Retype the records from their first line through the line containing "Valeria E. Gavrílova.", including that line.
━━━━━ DATA TO EXAMINE ━━━━━
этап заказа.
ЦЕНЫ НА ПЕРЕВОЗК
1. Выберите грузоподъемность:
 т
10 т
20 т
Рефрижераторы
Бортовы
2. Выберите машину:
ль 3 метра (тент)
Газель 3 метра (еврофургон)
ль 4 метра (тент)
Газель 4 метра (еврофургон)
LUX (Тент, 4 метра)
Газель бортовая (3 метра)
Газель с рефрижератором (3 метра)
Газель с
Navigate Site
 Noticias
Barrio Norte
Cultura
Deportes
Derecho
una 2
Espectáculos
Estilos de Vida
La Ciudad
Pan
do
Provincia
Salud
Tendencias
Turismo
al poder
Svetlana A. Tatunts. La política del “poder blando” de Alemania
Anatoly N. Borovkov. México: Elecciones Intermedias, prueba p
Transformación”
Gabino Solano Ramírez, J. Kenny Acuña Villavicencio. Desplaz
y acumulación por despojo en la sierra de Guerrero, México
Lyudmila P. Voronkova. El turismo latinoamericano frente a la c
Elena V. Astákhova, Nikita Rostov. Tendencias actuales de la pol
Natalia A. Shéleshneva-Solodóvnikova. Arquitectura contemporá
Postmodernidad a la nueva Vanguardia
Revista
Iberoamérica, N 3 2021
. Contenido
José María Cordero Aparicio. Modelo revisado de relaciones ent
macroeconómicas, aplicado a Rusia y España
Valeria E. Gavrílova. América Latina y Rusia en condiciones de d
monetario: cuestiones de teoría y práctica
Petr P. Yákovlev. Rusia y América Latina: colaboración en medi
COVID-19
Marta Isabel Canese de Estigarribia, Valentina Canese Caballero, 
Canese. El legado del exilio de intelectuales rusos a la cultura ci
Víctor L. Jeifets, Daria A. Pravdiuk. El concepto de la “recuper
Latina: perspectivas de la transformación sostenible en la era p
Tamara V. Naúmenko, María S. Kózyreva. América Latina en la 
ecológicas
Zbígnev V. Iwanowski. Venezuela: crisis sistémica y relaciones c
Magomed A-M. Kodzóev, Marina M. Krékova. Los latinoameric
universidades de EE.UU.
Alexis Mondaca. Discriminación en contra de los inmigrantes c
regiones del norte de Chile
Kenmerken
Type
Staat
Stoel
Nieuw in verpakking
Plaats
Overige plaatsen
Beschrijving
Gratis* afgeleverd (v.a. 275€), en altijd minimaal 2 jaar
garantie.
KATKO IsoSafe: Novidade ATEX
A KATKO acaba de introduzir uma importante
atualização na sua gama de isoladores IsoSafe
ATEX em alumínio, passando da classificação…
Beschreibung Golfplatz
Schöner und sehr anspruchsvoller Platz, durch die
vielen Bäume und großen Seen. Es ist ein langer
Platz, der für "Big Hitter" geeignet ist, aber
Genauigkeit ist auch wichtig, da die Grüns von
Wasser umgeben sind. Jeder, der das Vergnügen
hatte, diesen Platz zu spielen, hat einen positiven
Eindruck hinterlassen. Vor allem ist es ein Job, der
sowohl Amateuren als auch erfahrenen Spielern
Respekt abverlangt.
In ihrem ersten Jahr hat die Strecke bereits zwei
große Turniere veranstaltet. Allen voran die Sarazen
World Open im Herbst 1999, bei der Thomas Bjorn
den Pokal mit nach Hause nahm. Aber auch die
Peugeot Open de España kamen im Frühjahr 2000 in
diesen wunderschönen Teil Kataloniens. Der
━━━━━
SOLUTION TO THE EXERCISE:
этап заказа.
ЦЕНЫ НА ПЕРЕВОЗК
1. Выберите грузоподъемность:
 т
10 т
20 т
Рефрижераторы
Бортовы
2. Выберите машину:
ль 3 метра (тент)
Газель 3 метра (еврофургон)
ль 4 метра (тент)
Газель 4 метра (еврофургон)
LUX (Тент, 4 метра)
Газель бортовая (3 метра)
Газель с рефрижератором (3 метра)
Газель с
Navigate Site
 Noticias
Barrio Norte
Cultura
Deportes
Derecho
una 2
Espectáculos
Estilos de Vida
La Ciudad
Pan
do
Provincia
Salud
Tendencias
Turismo
al poder
Svetlana A. Tatunts. La política del “poder blando” de Alemania
Anatoly N. Borovkov. México: Elecciones Intermedias, prueba p
Transformación”
Gabino Solano Ramírez, J. Kenny Acuña Villavicencio. Desplaz
y acumulación por despojo en la sierra de Guerrero, México
Lyudmila P. Voronkova. El turismo latinoamericano frente a la c
Elena V. Astákhova, Nikita Rostov. Tendencias actuales de la pol
Natalia A. Shéleshneva-Solodóvnikova. Arquitectura contemporá
Postmodernidad a la nueva Vanguardia
Revista
Iberoamérica, N 3 2021
. Contenido
José María Cordero Aparicio. Modelo revisado de relaciones ent
macroeconómicas, aplicado a Rusia y España
Valeria E. Gavrílova. América Latina y Rusia en condiciones de d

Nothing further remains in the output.